By 1934, Berg had completed the short score of Lulu, which left the orchestration, or instrumentation, to be done. Wozzeck had been performed in 17 German cities by 1932, but the Nazis were taking control, and the opera was later censored. In 1933, Jewish musicians in civil posts lost their jobs, including Schoenberg. The Nazis disapproved of Alban Berg's work (despite the fact that Berg was Roman Catholic), which made the possibility of a German premiere of Lulu increasingly unlikely. Another interruption arose in 1935 with the death of Manon Gropius, the daughter of Alma Mahler. Berg had been commissioned by an American violinist to write a violin concerto, and Berg stopped work on Lulu to compose the piece as a memoriam to Manon. This was to be the last piece Alban Berg would complete. Sometime before August 1935, Berg was stung on the back by a wasp. The sting abscessed, and the infection led to Berg's death on December 24th, 1935. He died with the orchestration of Lulu incomplete. A Viennese composer named Friedrich Cerha later completed the orchestration, taking over a decade to finish. However, Helene Berg, the widow, refused to allow the previously unfinished portion of the opera to be published.
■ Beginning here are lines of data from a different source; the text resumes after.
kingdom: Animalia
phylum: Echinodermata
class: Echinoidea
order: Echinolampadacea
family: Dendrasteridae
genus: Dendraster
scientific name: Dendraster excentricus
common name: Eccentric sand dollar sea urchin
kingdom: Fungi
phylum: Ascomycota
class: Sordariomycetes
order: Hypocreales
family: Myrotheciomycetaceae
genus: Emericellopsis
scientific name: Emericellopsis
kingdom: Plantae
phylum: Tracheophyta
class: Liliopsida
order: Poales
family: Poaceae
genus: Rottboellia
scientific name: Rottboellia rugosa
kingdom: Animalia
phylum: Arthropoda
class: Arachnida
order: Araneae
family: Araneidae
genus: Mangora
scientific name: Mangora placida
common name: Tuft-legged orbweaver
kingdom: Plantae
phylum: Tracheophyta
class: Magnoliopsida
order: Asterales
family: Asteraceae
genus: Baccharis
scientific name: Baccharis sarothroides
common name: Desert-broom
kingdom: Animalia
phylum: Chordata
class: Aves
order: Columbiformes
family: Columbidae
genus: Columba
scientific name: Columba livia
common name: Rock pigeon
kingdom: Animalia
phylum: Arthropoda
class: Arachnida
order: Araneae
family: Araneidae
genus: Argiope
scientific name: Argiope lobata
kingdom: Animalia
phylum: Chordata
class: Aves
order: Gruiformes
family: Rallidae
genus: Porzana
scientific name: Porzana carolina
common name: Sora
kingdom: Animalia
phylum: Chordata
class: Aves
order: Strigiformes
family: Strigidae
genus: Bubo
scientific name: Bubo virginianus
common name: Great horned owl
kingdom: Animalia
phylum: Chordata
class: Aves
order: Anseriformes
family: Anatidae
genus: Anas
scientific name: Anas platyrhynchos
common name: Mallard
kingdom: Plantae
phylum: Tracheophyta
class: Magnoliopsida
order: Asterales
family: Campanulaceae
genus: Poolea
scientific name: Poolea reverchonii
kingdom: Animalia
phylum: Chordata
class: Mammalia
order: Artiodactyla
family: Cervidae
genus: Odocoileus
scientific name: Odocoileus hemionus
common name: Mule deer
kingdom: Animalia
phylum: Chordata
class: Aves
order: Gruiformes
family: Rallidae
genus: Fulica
An incomplete version of the opera was first staged in Zurich, Switzerland in 1937, and the completed opera was performed three years after Helene's death, in 1979.
Alban was appointed to the Prussian Academy of Arts in 1930, and it was virtually the only "official" recognition he received during his life. Unofficially and otherwise, the impact of Alban Berg's work on the world of art music is still felt. Classical musicians of today (orchestral players, conductors, singers) are divided into two camps on the subject: those who love this music, and those who hate it. The modern classical musician who has no opinion on the subject is extremely rare. Artists throughout history have aspired to have this kind of impact on their chosen hemisphere. The composers of the Second Viennese School are forever immortalized for this impact, and Alban Berg, singularly among this school, will be remembered as one of the very few important representative composers of 20th century opera. He and his few peers are responsible for the modernization of an otherwise antiquated musical genre.